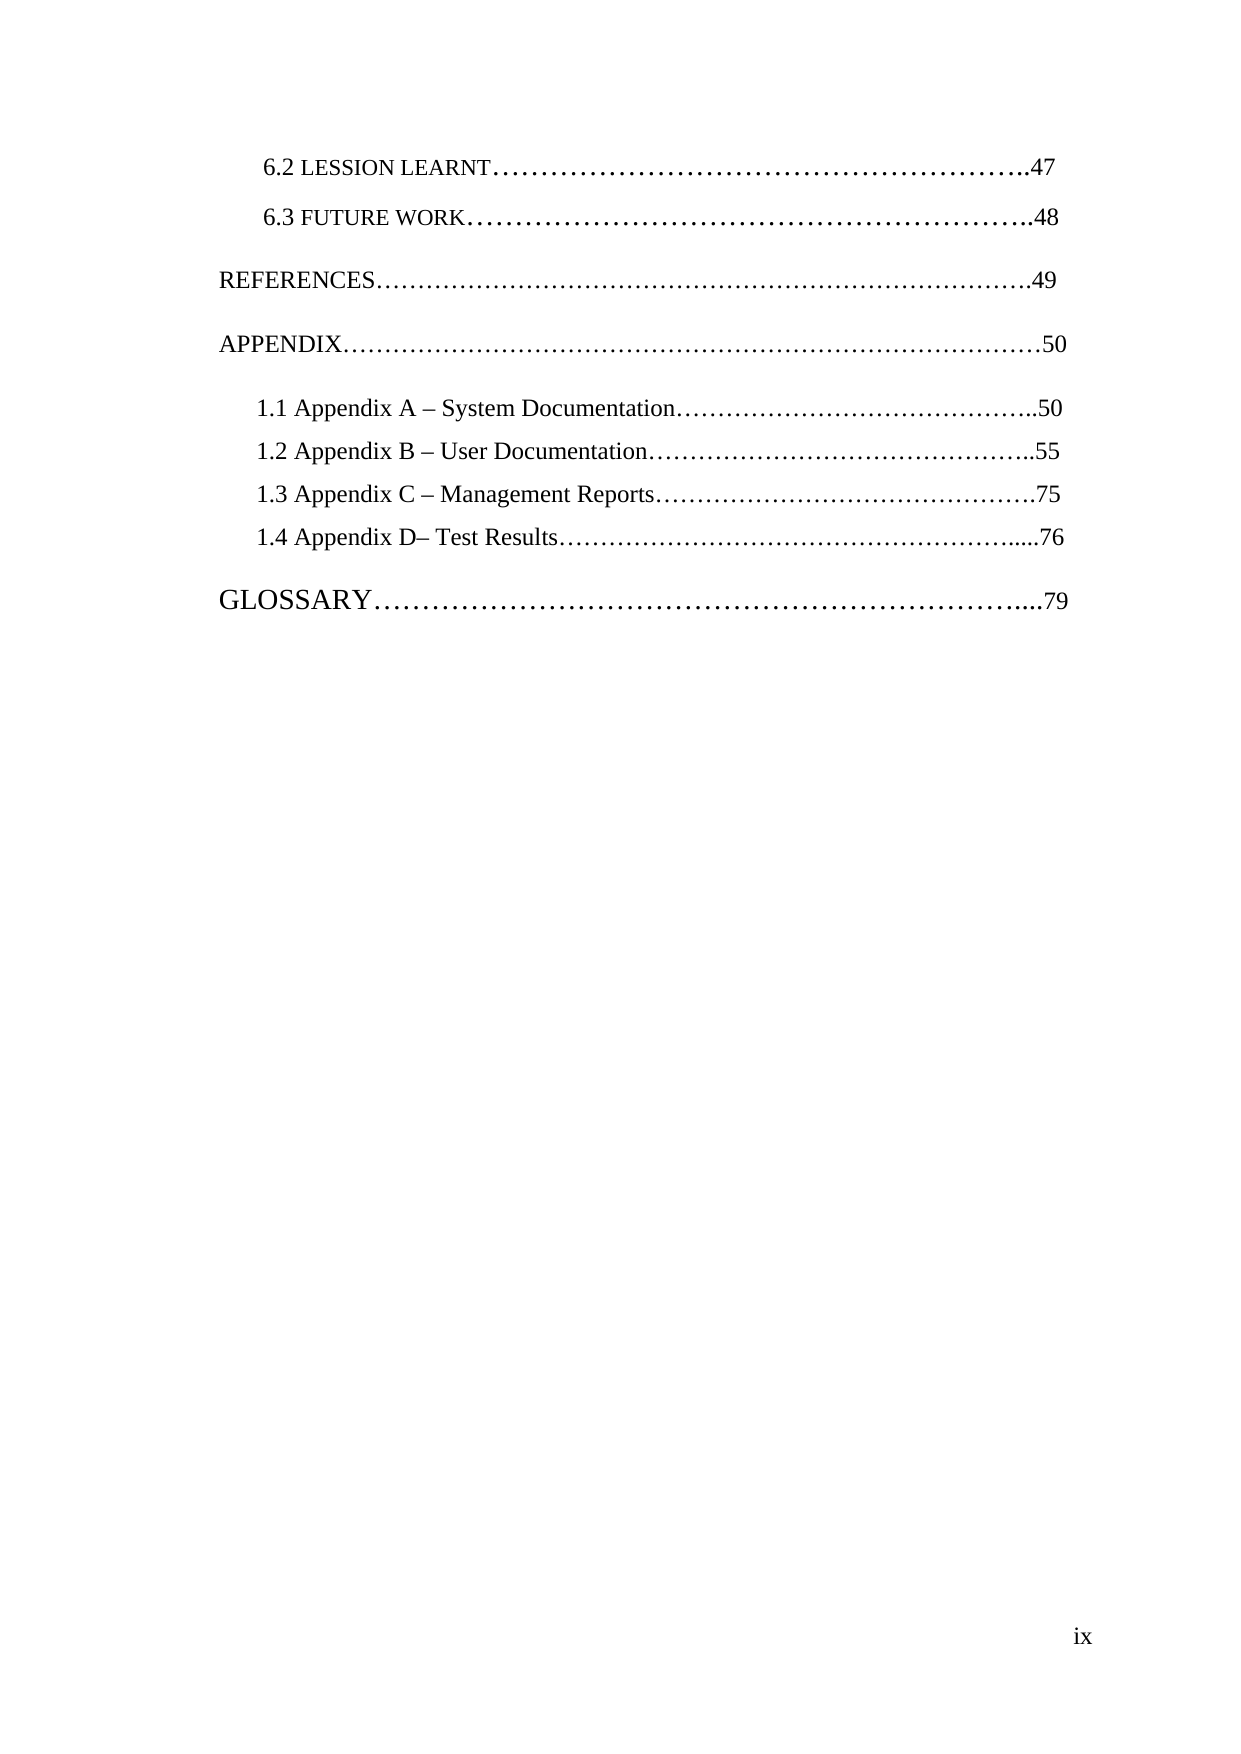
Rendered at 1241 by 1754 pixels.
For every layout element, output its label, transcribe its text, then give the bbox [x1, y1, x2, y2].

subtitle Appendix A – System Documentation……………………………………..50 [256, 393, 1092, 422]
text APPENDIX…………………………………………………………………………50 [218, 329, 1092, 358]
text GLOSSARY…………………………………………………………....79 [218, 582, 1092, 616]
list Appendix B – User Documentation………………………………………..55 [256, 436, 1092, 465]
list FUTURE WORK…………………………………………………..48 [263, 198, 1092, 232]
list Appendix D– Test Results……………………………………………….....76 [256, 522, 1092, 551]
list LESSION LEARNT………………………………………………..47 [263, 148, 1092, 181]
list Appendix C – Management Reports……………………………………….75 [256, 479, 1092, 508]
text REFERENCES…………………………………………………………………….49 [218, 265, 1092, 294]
+++
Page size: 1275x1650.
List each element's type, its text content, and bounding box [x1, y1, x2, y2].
+++
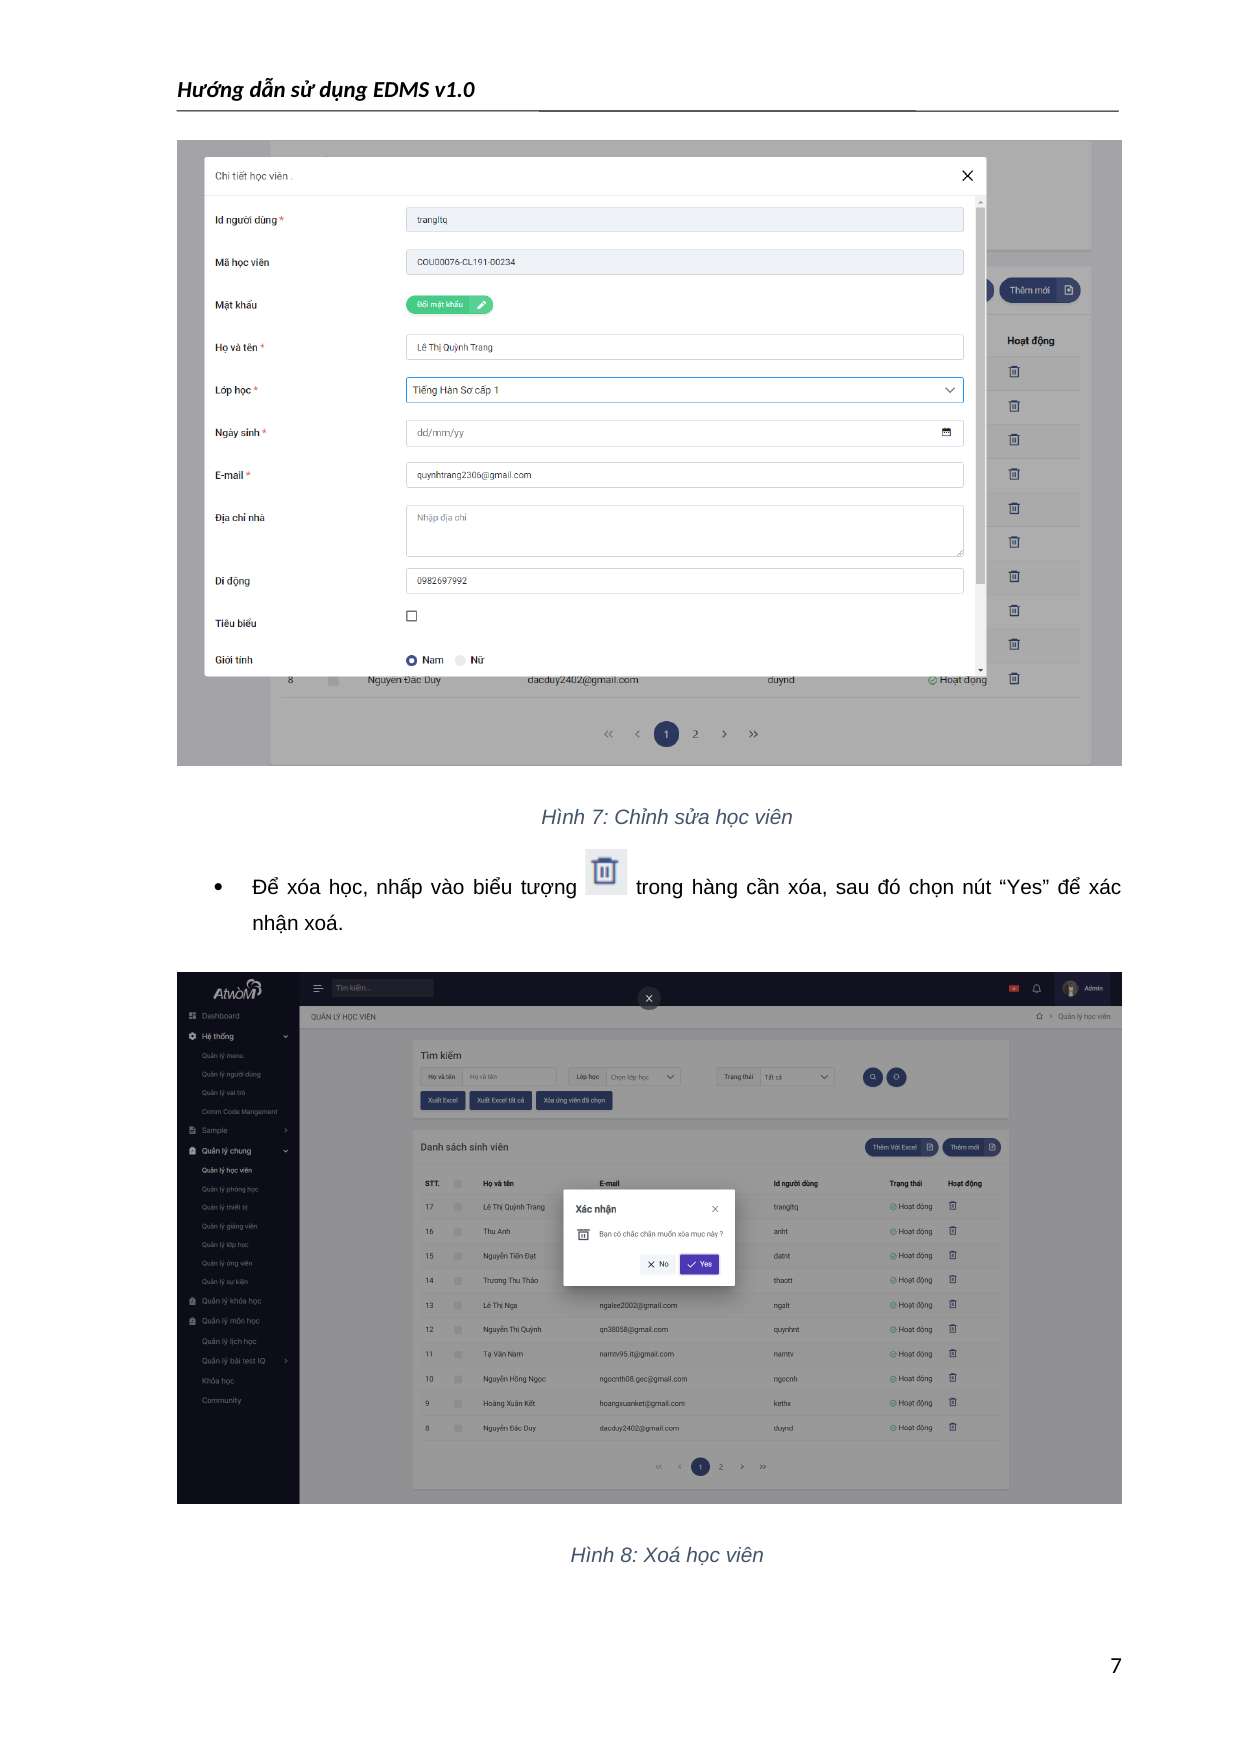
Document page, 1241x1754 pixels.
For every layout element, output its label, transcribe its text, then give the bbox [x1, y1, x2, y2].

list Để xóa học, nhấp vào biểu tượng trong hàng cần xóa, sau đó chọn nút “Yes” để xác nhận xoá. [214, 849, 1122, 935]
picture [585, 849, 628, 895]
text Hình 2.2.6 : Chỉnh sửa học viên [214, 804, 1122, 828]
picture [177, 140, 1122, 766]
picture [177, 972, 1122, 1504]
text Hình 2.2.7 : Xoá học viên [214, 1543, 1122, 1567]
+++
Task description
Whatever else the listing above holds, retype exactly only the lines from the one containing "Page size: 1275x1650." to the one containing "List each element's", both ends kept.

Exercise answer
Page size: 1275x1650.
List each element's type, its text content, and bounding box [x1, y1, x2, y2].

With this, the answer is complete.